Morris describes how the progress of a vaccine campaign can change the statistic sketch of vaccine effectiveness. "When vaccination rates are low, use of raw counts can exaggerate the vaccine effectiveness," he writes. "When vaccination rates are high, use of raw counts like this can attenuate the vaccine effectiveness, making it seem lower than it in fact is."
Morris said the vaccination program in Israel there are big age differences in vaccination rates. By the time late 2021's breakthrough infections hit, the patients needing hospital care tended to be older and more vulnerable:
In particular, the key factors here that contribute to this confusion are:
- High vaccination rates in the country (nearly 80% of all residents >12yr)
- Age disparity in vaccinations, including
- Nearly all older people being vaccinated (>90% of residents >50yr) and
- The vast majority of unvaccinated being younger people (>85% of unvaccinated <50yr)
- Older people are orders of magnitude more likely to be hospitalized with a respiratory virus than young people (residents >50yr are >20x more likely to have hospitalized serious infections than residents <50yr, and residents 90+ are >1,600x more likely to have hospitalized serious infections than residents 12-15yr)

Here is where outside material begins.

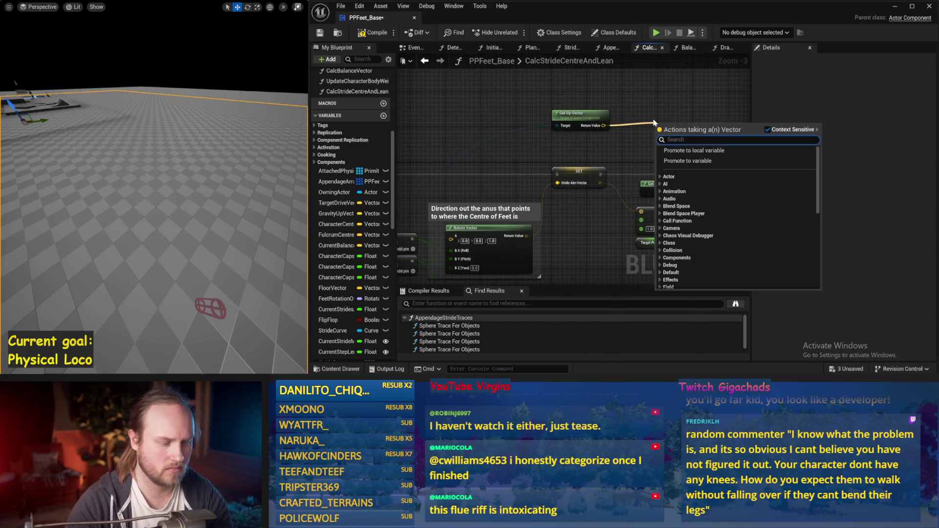
type("*")
key("Return")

Slicing Israel's data by age and vaccination status, Morris said it's clear the vaccines are working well, even against the highly infectious delta variant. Severe cases, he finds are 3.1x higher in unvaccinated than fully vaccinated individuals.
Splitting the population by under 50 and older than 50, Israel's data show 90% of the elderly are vaccinated, while just 73% of younger Israelis are vaccinated. Looking at those age groups, a very different picture emerges:
(Source: covid-datascience.com screenshot taken Mon Nov 1, 23:05:03 2021 UTC)
Morris said there are two systemic factors that confound a simple analysis of vaccine efficacy, making the overall number 67%, while in each of the broad age groups, it is markedly higher. "These effectiveness measures are quite high and suggests the vaccines are doing a very good job of preventing severe disease in both older and young cohorts," he wrote. To explain, he turned to data science:
This is an example of Simpson's Paradox, a well-known phenomenon in which misleading results can sometimes be obtained from observational data in the presence of confounding factors. ...The reason for this paradoxical result that is that the both dosage and recovery probability were systematically higher in one group (younger) and lower in the other group (older). This creates a specific type of confounding that can produce such a paradox ... if we do not stratify by the confounding factor (age), then the overall analysis gives a blatantly misleading result.